My new piece debunking right-wing rhetoric about the NLRB’s Boeing complaint is up on Counterpunch and Common Dreams:

During the Bush years, many progressives gave up hope that the government could really make companies pay when they broke the law. Now a big company may have to pay a big price for illegally punishing workers. Last month the National Labor Relations Board, the federal body that enforces labor law, issued a complaint charging that Boeing illegally transferred the production of a line of aircraft out of Washington State. Boeing is accused of transferring the production to punish the workers there for going on strike. Punishing workers for union activity is retaliation, and it’s illegal. If Boeing is found guilty, it could be made to transfer the whole production line back. Naturally, the prospect of the Labor Board seriously enforcing labor law has Republicans freaking out…

Right-wingers are rising to defend Boeing, bash the NLRB, and blame Obama. But rather than debate retaliation against workers, conservatives want to conjure phantom menaces: bureaucrats micro-managing production, Democrats punishing “Right to Work” states, and union bosses paralyzing job creators.

Check it out.

Update (5/29): It’s now up on Talking Union and ZNet too.



  1. Since you claim Boeing is “transferring” these jobs to SC, you can give numbers on current union employees who will lose their jobs due to this transfer? Isn’t it true that Boeing ADDED jobs to the Washington plant? How is opening a new line and keeping all current employees on the job punishing those employees?

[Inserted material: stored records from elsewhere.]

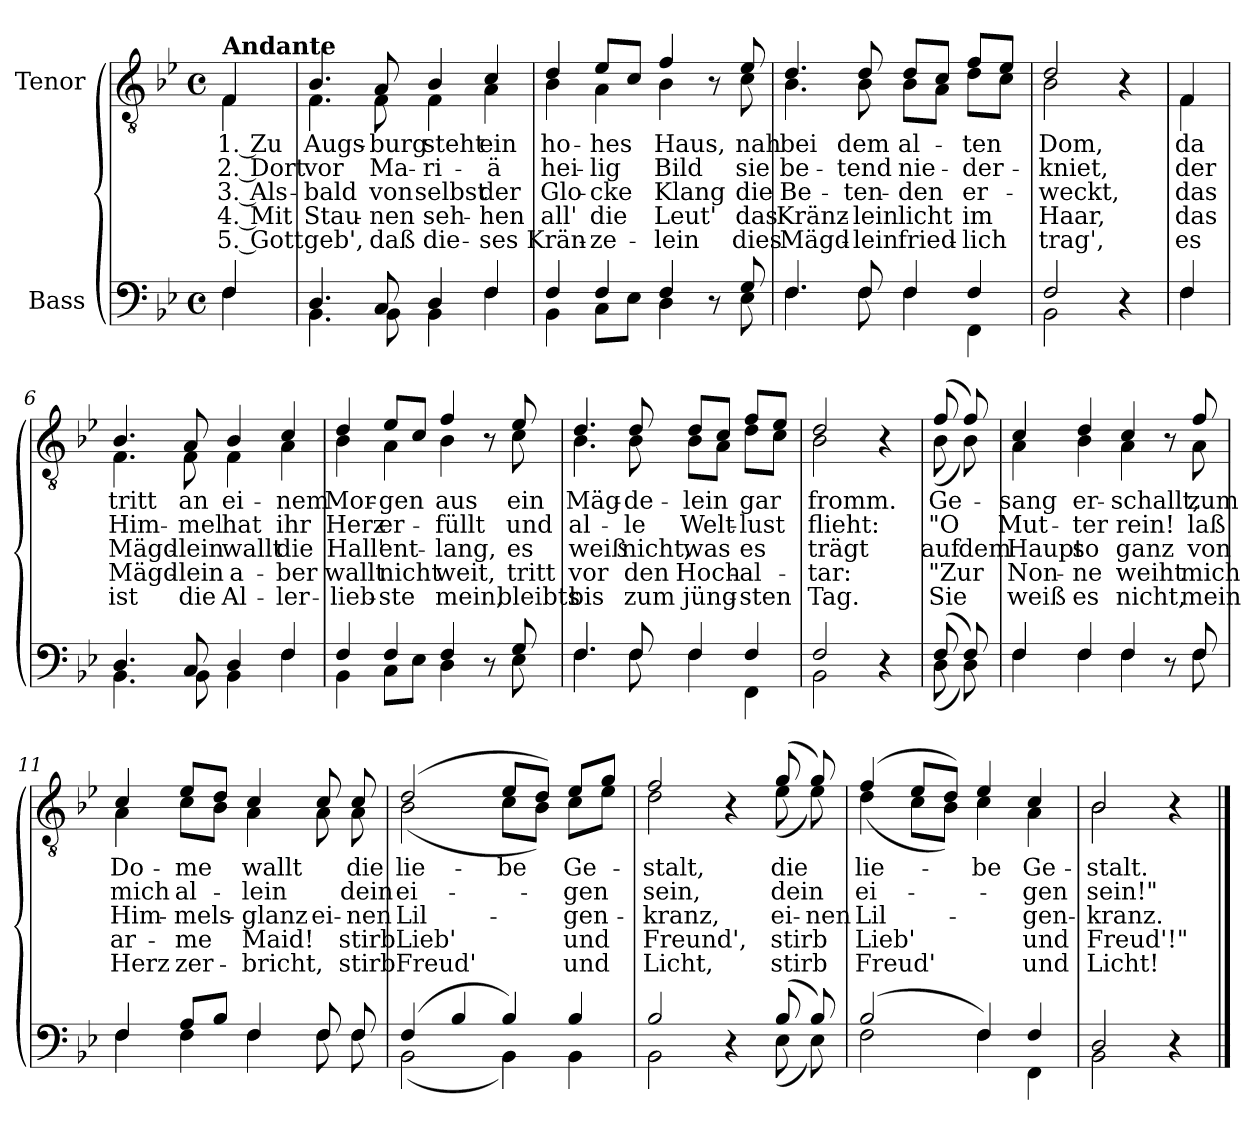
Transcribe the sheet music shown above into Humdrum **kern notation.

**kern	**kern	**text	**text	**text	**text	**text
*part2	*part1	*part1	*part1	*part1	*part1	*part1
*staff2	*staff1	*staff1	*staff1	*staff1	*staff1	*staff1
*I"Bass	*I"Tenor	*	*	*	*	*
*clefF4	*clefGv2	*	*	*	*	*
*k[b-e-]	*k[b-e-]	*	*	*	*	*
*M4/4	*M4/4	*	*	*	*	*
*met(c)	*met(c)	*	*	*	*	*
=1	=1	=1	=1	=1	=1	=1
*^	*^	*	*	*	*	*
!	!	!LO:TX:a:B:t=Andante	!	!	!	!	!	!
4F/	4F\	4F/	4F\	1. Zu	2. Dort	3. Als-	4. Mit	5. Gott
=2	=2	=2	=2	=2	=2	=2	=2	=2
4.D/	4.BB-\	4.B-/	4.F\	Augs-	vor	-bald	Stau-	geb',
8C/	8BB-\	8A/	8F\	-burg	Ma-	von	-nen	daß
4D/	4BB-\	4B-/	4F\	steht	-ri-	selbst	seh-	die-
4F/	4F\	4c/	4A\	ein	-ä	der	-hen	-ses
=3	=3	=3	=3	=3	=3	=3	=3	=3
4F/	4BB-\	4d/	4B-\	ho-	hei-	Glo-	all'	Krän-
4F/	8C\L	8e-/L	4A\	-hes	-lig	-cke	die	-ze-
.	8E-\J	8c/J	.	.	.	.	.	.
4F/	4D\	4f/	4B-\	Haus,	Bild	Klang	Leut'	-lein
8r	8ryy	8r	8ryy	.	.	.	.	.
8G/	8E-\	8e-/	8c\	nah	sie	die	das	dies
=4	=4	=4	=4	=4	=4	=4	=4	=4
4.F/	4.F\	4.d/	4.B-\	bei	be-	Be-	Kränz-	Mägd-
8F/	8F\	8d/	8B-\	dem	-tend	-ten-	-lein	-lein
4F/	4F\	8d/L	8B-\L	al-	nie-	-den	licht	fried-
.	.	8c/J	8A\J	.	.	.	.	.
4F/	4FF\	8f/L	8d\L	-ten	-der-	er-	im	-lich
.	.	8e-/J	8c\J	.	.	.	.	.
=5	=5	=5	=5	=5	=5	=5	=5	=5
2F/	2BB-\	2d/	2B-\	Dom,	-kniet,	-weckt,	Haar,	trag',
4r	4ryy	4r	4ryy	.	.	.	.	.
!!LO:LB:g=z	!!
=5X1	=5X1	=5X1	=5X1	=5X1	=5X1	=5X1	=5X1	=5X1
4F/	4F\	4F/	4F\	da	der	das	das	es
=6	=6	=6	=6	=6	=6	=6	=6	=6
4.D/	4.BB-\	4.B-/	4.F\	tritt	Him-	Mägd-	Mägd-	ist
8C/	8BB-\	8A/	8F\	an	-mel	-lein	-lein	die
4D/	4BB-\	4B-/	4F\	ei-	hat	wallt	a-	Al-
4F/	4F\	4c/	4A\	-nem	ihr	die	-ber	-ler-
=7	=7	=7	=7	=7	=7	=7	=7	=7
4F/	4BB-\	4d/	4B-\	Mor-	Herz	Hall'	wallt	-lieb-
4F/	8C\L	8e-/L	4A\	-gen	er-	ent-	nicht	-ste
.	8E-\J	8c/J	.	.	.	.	.	.
4F/	4D\	4f/	4B-\	aus	-füllt	-lang,	weit,	mein,
8r	8ryy	8r	8ryy	.	.	.	.	.
8G/	8E-\	8e-/	8c\	ein	und	es	tritt	bleibts
=8	=8	=8	=8	=8	=8	=8	=8	=8
4.F/	4.F\	4.d/	4.B-\	Mäg-	al-	weiß	vor	bis
8F/	8F\	8d/	8B-\	-de-	-le	nicht,	den	zum
4F/	4F\	8d/L	8B-\L	-lein	Welt-	was	Hoch-	jüng-
.	.	8c/J	8A\J	.	.	.	.	.
4F/	4FF\	8f/L	8d\L	gar	-lust	es	-al-	-sten
.	.	8e-/J	8c\J	.	.	.	.	.
=9	=9	=9	=9	=9	=9	=9	=9	=9
2F/	2BB-\	2d/	2B-\	fromm.	flieht:	trägt	-tar:	Tag.
4r	4ryy	4r	4ryy	.	.	.	.	.
!!LO:LB:g=z	!!
=9X2	=9X2	=9X2	=9X2	=9X2	=9X2	=9X2	=9X2	=9X2
(8F/	(8D\	(8f/	(8B-\	Ge-	"O	auf	"Zur	Sie
8F/)	8D\)	8f/)	8B-\)	.	.	dem	.	.
=10	=10	=10	=10	=10	=10	=10	=10	=10
4F/	4F\	4c/	4A\	-sang	Mut-	Haupt	Non-	weiß
4F/	4F\	4d/	4B-\	er-	-ter	so	-ne	es
4F/	4F\	4c/	4A\	-schallt,	rein!	ganz	weiht	nicht,
8r	8ryy	8r	8ryy	.	.	.	.	.
8F/	8F\	8f/	8A\	zum	laß	von	mich	mein
=11	=11	=11	=11	=11	=11	=11	=11	=11
4F/	4F\	4c/	4A\	Do-	mich	Him-	ar-	Herz
8A/L	4F\	8e-/L	8c\L	-me	al-	-mels-	-me	zer-
8B-/J	.	8d/J	8B-\J	.	.	.	.	.
4F/	4F\	4c/	4A\	wallt	-lein	-glanz	Maid!	-bricht,
8F/	8F\	8c/	8A\	.	.	ei-	.	.
8F/	8F\	8c/	8A\	die	dein	-nen	stirb	stirb
!!LO:LB:g=z	!!
=12	=12	=12	=12	=12	=12	=12	=12	=12
(4F/	(2BB-\	(2d/	(2B-\	lie-	ei-	Lil-	Lieb'	Freud'
4B-/	.	.	.	.	.	.	.	.
4B-/)	4BB-\)	8e-/L	8c\L	-be	.	.	.	.
.	.	8d/J)	8B-\J)	.	.	.	.	.
4B-/	4BB-\	8e-/L	8c\L	Ge-	-gen	-gen-	und	und
.	.	8g/J	8e-\J	.	.	.	.	.
=13	=13	=13	=13	=13	=13	=13	=13	=13
2B-/	2BB-\	2f/	2d\	-stalt,	sein,	-kranz,	Freund',	Licht,
4r	4ryy	4r	4ryy	.	.	.	.	.
(8B-/	(8E-\	(8g/	(8e-\	die	dein	ei-	stirb	stirb
8B-/)	8E-\)	8g/)	8e-\)	.	.	-nen	.	.
=14	=14	=14	=14	=14	=14	=14	=14	=14
(2B-/	2F\	(4f/	(4d\	lie-	ei-	Lil-	Lieb'	Freud'
.	.	8e-/L	8c\L	.	.	.	.	.
.	.	8d/J)	8B-\J)	.	.	.	.	.
(4F/)	4F\	4e-/	4c\	-be	.	.	.	.
4F/	4FF\	4c/	4A\	Ge-	-gen	-gen-	und	und
=15	=15	=15	=15	=15	=15	=15	=15	=15
2D/	2BB-\	2B-/	2B-\	-stalt.	sein!"	-kranz.	Freud'!"	Licht!
4r	4ryy	4r	4ryy	.	.	.	.	.
*v	*v	*	*	*	*	*	*	*
*	*v	*v	*	*	*	*	*
==	==	==	==	==	==	==
*-	*-	*-	*-	*-	*-	*-
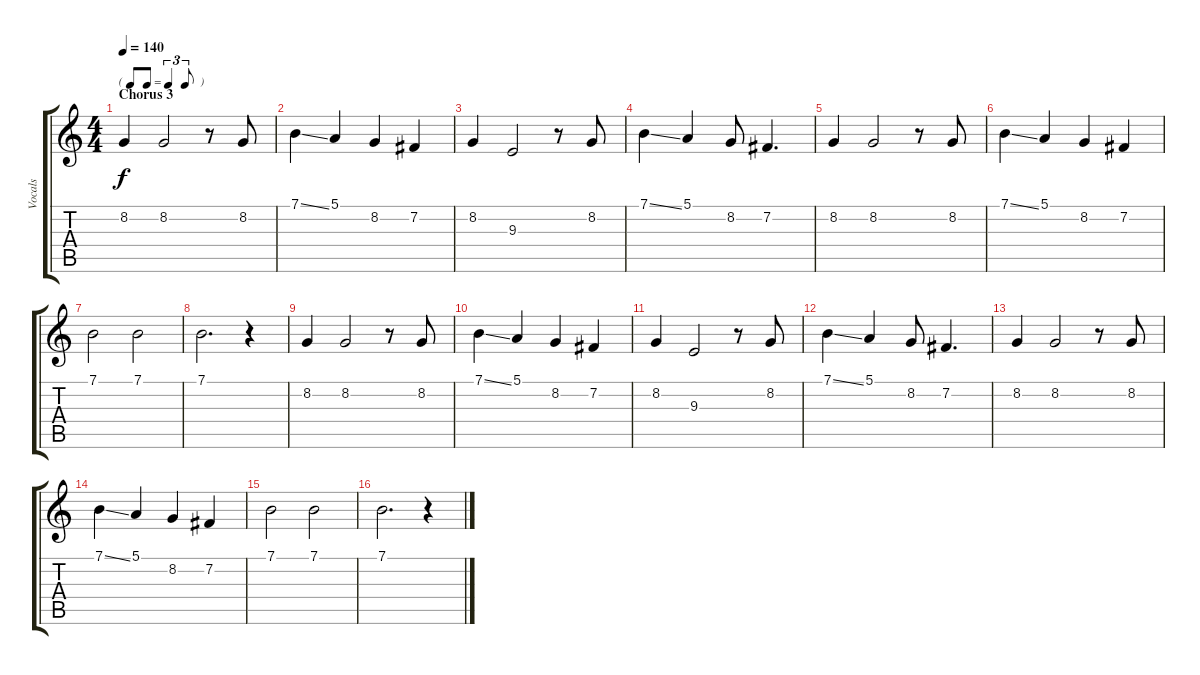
\track ("Vocals" "Vocals") {instrument flute}
\staff {score tabs}
\tuning (E4 B3 G3 D3 A2 E2) {hide}
\ts (4 4)
\tf triplet8th
\section ("" "Chorus 3")
\tempo 140
\clef g2
\ks c
8.2.4{dy f} 8.2.2 r.8 8.2.8 |
7.1{ss}.4 5.1.4 8.2.4 7.2.4 |
8.2.4 9.3.2 r.8 8.2.8 |
7.1{ss}.4 5.1.4 8.2.8 7.2.4{d} |
8.2.4 8.2.2 r.8 8.2.8 |
7.1{ss}.4 5.1.4 8.2.4 7.2.4 |
7.1.2 7.1.2 |
7.1.2{d} r.4 |
8.2.4 8.2.2 r.8 8.2.8 |
7.1{ss}.4 5.1.4 8.2.4 7.2.4 |
8.2.4 9.3.2 r.8 8.2.8 |
7.1{ss}.4 5.1.4 8.2.8 7.2.4{d} |
8.2.4 8.2.2 r.8 8.2.8 |
7.1{ss}.4 5.1.4 8.2.4 7.2.4 |
7.1.2 7.1.2 |
7.1.2{d} r.4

  2. Boeing is sending jobs expected to be created in Washington to South Carolina instead. Investing further in a different location rather than the Puget Sound one reduces job opportunities and job security for the Puget Sound workers. Doing it while saying it’s not because of wages but because of the strikes in Puget Sound sends a message they’re being punished. Check out the newspaper quotes from management in the articles cited in the complaint.